Which lines of the data contain the string "output"? Copy every one.

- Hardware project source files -
************

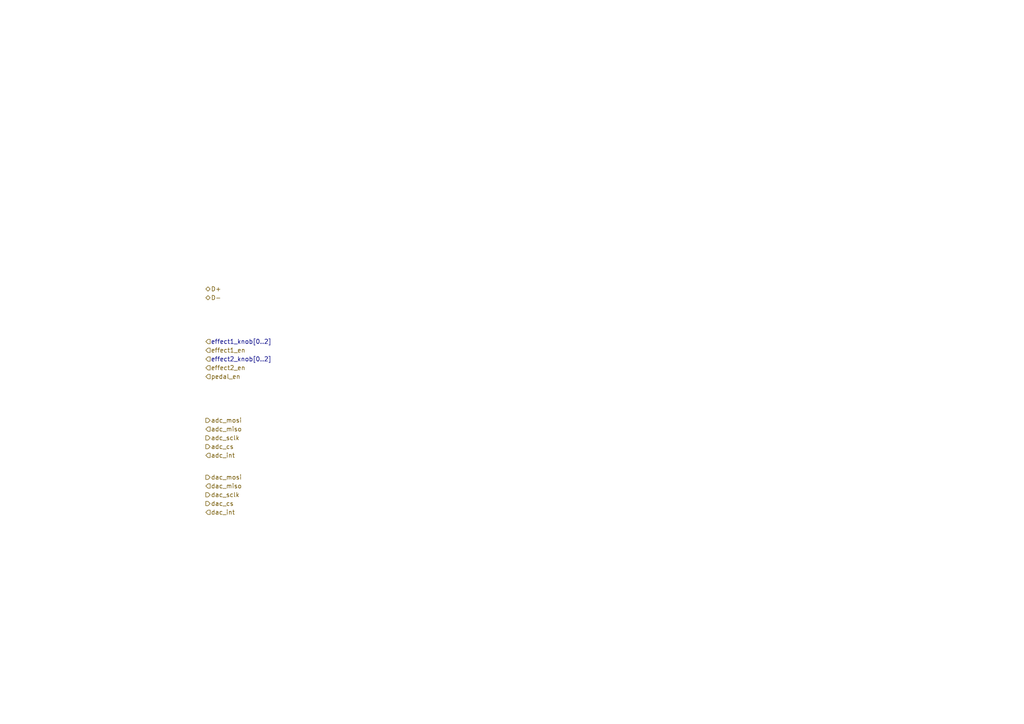
<source format=kicad_sch>
(kicad_sch (version 20230121) (generator eeschema)

  (uuid 161a2b65-5c6d-4211-8bb6-ac3134215d5f)

  (paper "A4")

  


  (hierarchical_label "adc_int" (shape input) (at 59.69 132.08 0) (fields_autoplaced)
    (effects (font (size 1.27 1.27)) (justify left))
    (uuid 02401aaa-6b7d-4dfa-8d6f-a44a20a6567a)
  )
  (hierarchical_label "adc_mosi" (shape output) (at 59.69 121.92 0) (fields_autoplaced)
    (effects (font (size 1.27 1.27)) (justify left))
    (uuid 15bd1e3b-199f-4feb-8371-d7e7f81374d1)
  )
  (hierarchical_label "D-" (shape bidirectional) (at 59.69 86.36 0) (fields_autoplaced)
    (effects (font (size 1.27 1.27)) (justify left))
    (uuid 1ca126af-5248-4f98-983f-f45d2f95bf67)
  )
  (hierarchical_label "adc_sclk" (shape output) (at 59.69 127 0) (fields_autoplaced)
    (effects (font (size 1.27 1.27)) (justify left))
    (uuid 383548cd-5a06-42dd-8846-30124f9f892a)
  )
  (hierarchical_label "dac_cs" (shape output) (at 59.69 146.05 0) (fields_autoplaced)
    (effects (font (size 1.27 1.27)) (justify left))
    (uuid 3b761b5f-4e7d-49d4-8b8d-86b5f1466427)
  )
  (hierarchical_label "dac_int" (shape input) (at 59.69 148.59 0) (fields_autoplaced)
    (effects (font (size 1.27 1.27)) (justify left))
    (uuid 5f7f2a4a-4b5f-4ecb-83b5-787766d1f946)
  )
  (hierarchical_label "effect1_knob[0..2]" (shape input) (at 59.69 99.06 0) (fields_autoplaced)
    (effects (font (size 1.27 1.27)) (justify left))
    (uuid 6c44298c-0d48-476c-8ed9-79874ac3444f)
  )
  (hierarchical_label "adc_cs" (shape output) (at 59.69 129.54 0) (fields_autoplaced)
    (effects (font (size 1.27 1.27)) (justify left))
    (uuid 74f2d507-fbf5-43bf-a0f2-232d0c1a12c4)
  )
  (hierarchical_label "dac_sclk" (shape output) (at 59.69 143.51 0) (fields_autoplaced)
    (effects (font (size 1.27 1.27)) (justify left))
    (uuid 8a77f41a-43cc-4f2d-b6d4-5c720bd61f1b)
  )
  (hierarchical_label "effect1_en" (shape input) (at 59.69 101.6 0) (fields_autoplaced)
    (effects (font (size 1.27 1.27)) (justify left))
    (uuid 8eac8dff-64f5-4b9b-b11f-da1ca5f23758)
  )
  (hierarchical_label "pedal_en" (shape input) (at 59.69 109.22 0) (fields_autoplaced)
    (effects (font (size 1.27 1.27)) (justify left))
    (uuid 945d82ee-d1c1-4c96-8b32-a930aa1f3e51)
  )
  (hierarchical_label "dac_miso" (shape input) (at 59.69 140.97 0) (fields_autoplaced)
    (effects (font (size 1.27 1.27)) (justify left))
    (uuid 9973262a-25b1-4f6a-9822-72087a11c444)
  )
  (hierarchical_label "effect2_knob[0..2]" (shape input) (at 59.69 104.14 0) (fields_autoplaced)
    (effects (font (size 1.27 1.27)) (justify left))
    (uuid 9b267815-6b4c-4f27-89fc-510cfe579da6)
  )
  (hierarchical_label "effect2_en" (shape input) (at 59.69 106.68 0) (fields_autoplaced)
    (effects (font (size 1.27 1.27)) (justify left))
    (uuid a8fd1b6b-7547-4ffa-8cdc-79c9d0edb8f3)
  )
  (hierarchical_label "D+" (shape bidirectional) (at 59.69 83.82 0) (fields_autoplaced)
    (effects (font (size 1.27 1.27)) (justify left))
    (uuid bcee2f9a-68df-4f5c-970c-6055f2e008a5)
  )
  (hierarchical_label "adc_miso" (shape input) (at 59.69 124.46 0) (fields_autoplaced)
    (effects (font (size 1.27 1.27)) (justify left))
    (uuid d6552d72-cda2-4f52-a925-56d4ccd964e5)
  )
  (hierarchical_label "dac_mosi" (shape output) (at 59.69 138.43 0) (fields_autoplaced)
    (effects (font (size 1.27 1.27)) (justify left))
    (uuid f4e1631a-a65c-4554-9ae8-b4172905636a)
  )
)

</source>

************

- THE ANSWER -
  (hierarchical_label "adc_mosi" (shape output) (at 59.69 121.92 0) (fields_autoplaced)
  (hierarchical_label "adc_sclk" (shape output) (at 59.69 127 0) (fields_autoplaced)
  (hierarchical_label "dac_cs" (shape output) (at 59.69 146.05 0) (fields_autoplaced)
  (hierarchical_label "adc_cs" (shape output) (at 59.69 129.54 0) (fields_autoplaced)
  (hierarchical_label "dac_sclk" (shape output) (at 59.69 143.51 0) (fields_autoplaced)
  (hierarchical_label "dac_mosi" (shape output) (at 59.69 138.43 0) (fields_autoplaced)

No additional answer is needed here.